Existem diversas escalas de magnitude. A mais utilizada é a Escala Richter, que foi desenvolvida em 1935 pelos sismólogos Charles Francis Richter e Beno Gutenberg, do California Institute of Technology (Caltech), quando estudavam sismos no sul da Califórnia.

Intensidade sísmica

Calcula-se também a força de um terremoto por meio da intensidade sísmica, que é uma medida quantitativa dos efeitos produzidos pelos terremotos em locais da superfície terrestre. A classificação da intensidade sísmica é feita a partir da observação in loco dos danos ocasionados nas construções, pessoas ou meio ambiente, isto é, são chamados efeitos macrossísmicos. Esses efeitos podem ser maiores ou menores, de acordo com a distância do foco do terremoto, com a área, se habitada ou não, com as construções, se bem-construídas ou não, etc.

Escalas de Intensidade

Assim como as escalas de magnitude, existem diferentes escalas de intensidade sísmica. A mais utilizada, particularmente no ocidente, é a que foi criada por G. Mercalli em 1902 e que foi posteriormente modifica, em 1931, sendo denominada Escala de Mercalli Modificada (MM). A Escala de Mercalli Modificada possui 12 graus, indicados por algarismos romanos de I até XII. Veja, abaixo, a sua descrição simplificada.

I. Não sentido.

II. Sentido por pessoas em repouso ou em andares superiores de prédios altos.

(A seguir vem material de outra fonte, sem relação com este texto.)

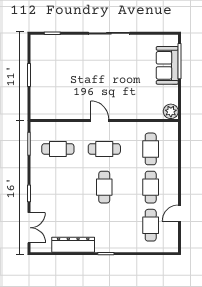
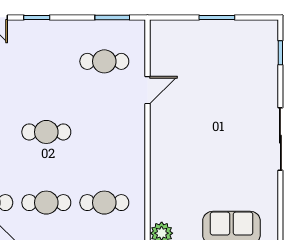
door: (100, 121) -> (148, 90), moved
cafe table: (58, 149) -> (104, 61), turned 90
cafe table: (104, 149) -> (104, 132), removed

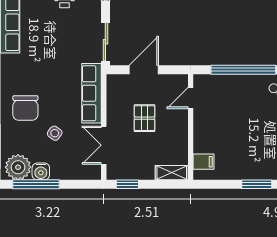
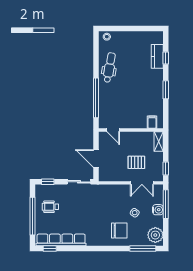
row of seats: (91, 93) -> (110, 190), removed
pallet: (144, 118) -> (136, 162), moved
water cooler: (41, 171) -> (158, 210), moved
window: (36, 184) -> (166, 204), moved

III. Vibração leve; objetos pendurados balançam.

IV. Vibração moderada, como a causada por máquinas fazendo terraplanagem; janelas e louças chacoalham-se; carros balançam.

V. Sentido fora de casa; pessoas acordam; pequenos objetos tombam; quadros caem.

VI. Sentido por todos; deslocamento de mobílias; quebra de louças e vidraças; rachadura em reboco.

VII. Percebido por pessoas dirigindo; dificuldade em manter-se em pé; quebra de mobília; sinos de igrejas e capelas tocam; quebra de chaminés e ornamentos arquitetônicos; queda e grandes rachaduras em rebocos e alvenarias; algumas casas desabam.

VIII. Quebra de galhos e troncos; rachaduras em solo úmido; destruição de torres elevadas de água, monumentos, casas de adobes; danos moderados a severos em estruturas de tijolo, casas de madeira mal construídas, obras de irrigação, diques.

IX. Rachadura do solo (crateras de areia); desabamentos de alvenaria não armada; danos em estruturas de concreto mal construídas, tubulações subterrâneas.

X. Desabamentos e rachaduras muito espalhadas no solo, destruição de pontes, túneis, algumas estruturas de concreto armado; danos na maioria das alvenarias, barragens, estradas de ferro.

XI. Distúrbios permanentes no solo.

XII. Dano quase total.

Relação entre magnitude e intensidade

Não existe correlação direta entre magnitude e intensidade de um sismo. Um terremoto forte pode produzir intensidade baixa ou vice-versa. Fatores como a profundidade de foco, distância epicentral, geologia da área afetada e qualidade das construções civís são parâmetros que acabam por determinar o grau de severidade do terremoto. Já a magnitude independe destes fatores.